1. The childlessness of a wife in Israel 

God had allowed the Philistines to subjugate His people as divine discipline for their turning again to idolatry; ‘Israel did evil again’. This idolatry of the people and subjugation by an enemy must have tried spiritual hearts in Israel sorely. Manoah and his wife had an added burden—they had no child. While understanding souls would see this condition rightly as a sign of the Lord’s displeasure with the nation, Deut. 28. 11, the carnal would lay the blame on the childless couple and Manoah’s wife must have felt it particularly. Yet now the Lord steps in with the promise of a son and reveals it not to Manoah but to his unnamed wife, indicating perhaps that she was the exercised partner. Divine grace always moves where there is a humble exercised heart; this allows God to show His power and reveal His purposes. Manoah’s wife is a pattern for every godly mother today. 

2. The confidence of a father in Israel 

Manoah never seemed to have doubted the promise nor been jealous that his wife had been given the revelation. The burden of his cry before the Lord is not for confirmation but for instruction and he asks the man of God, ‘How shall we order the child?’. With a deep sense of parental responsibility his only concern is that the coming son would be brought up in such a way as to fulfil the divine purpose for his life—a proper pattern for every believing father. 

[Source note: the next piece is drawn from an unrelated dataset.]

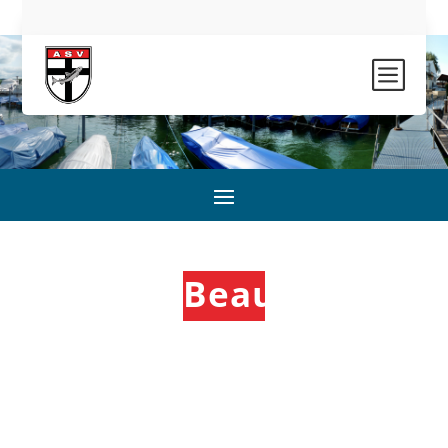
b
Beauftragte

3. The challenge to parents 

That God had a special purpose for this boy is shown by the twice-repeated instruction that he was to be ‘a Nazarite unto God from the womb’. That his Nazariteship was obligatory and not voluntary, life-long and not temporary, (as in Numbers 6) is shown by the fact that his mother was to observe the Nazarite regulations throughout her pregnancy. The devotion to the Lord, demanded in her son, must first be seen in her. Abstention from wine (earthly joy superceded), from defiling food (fleshly indulgence refused) and from any razor on the head (natural strength inadequate) were to mark both mother and son.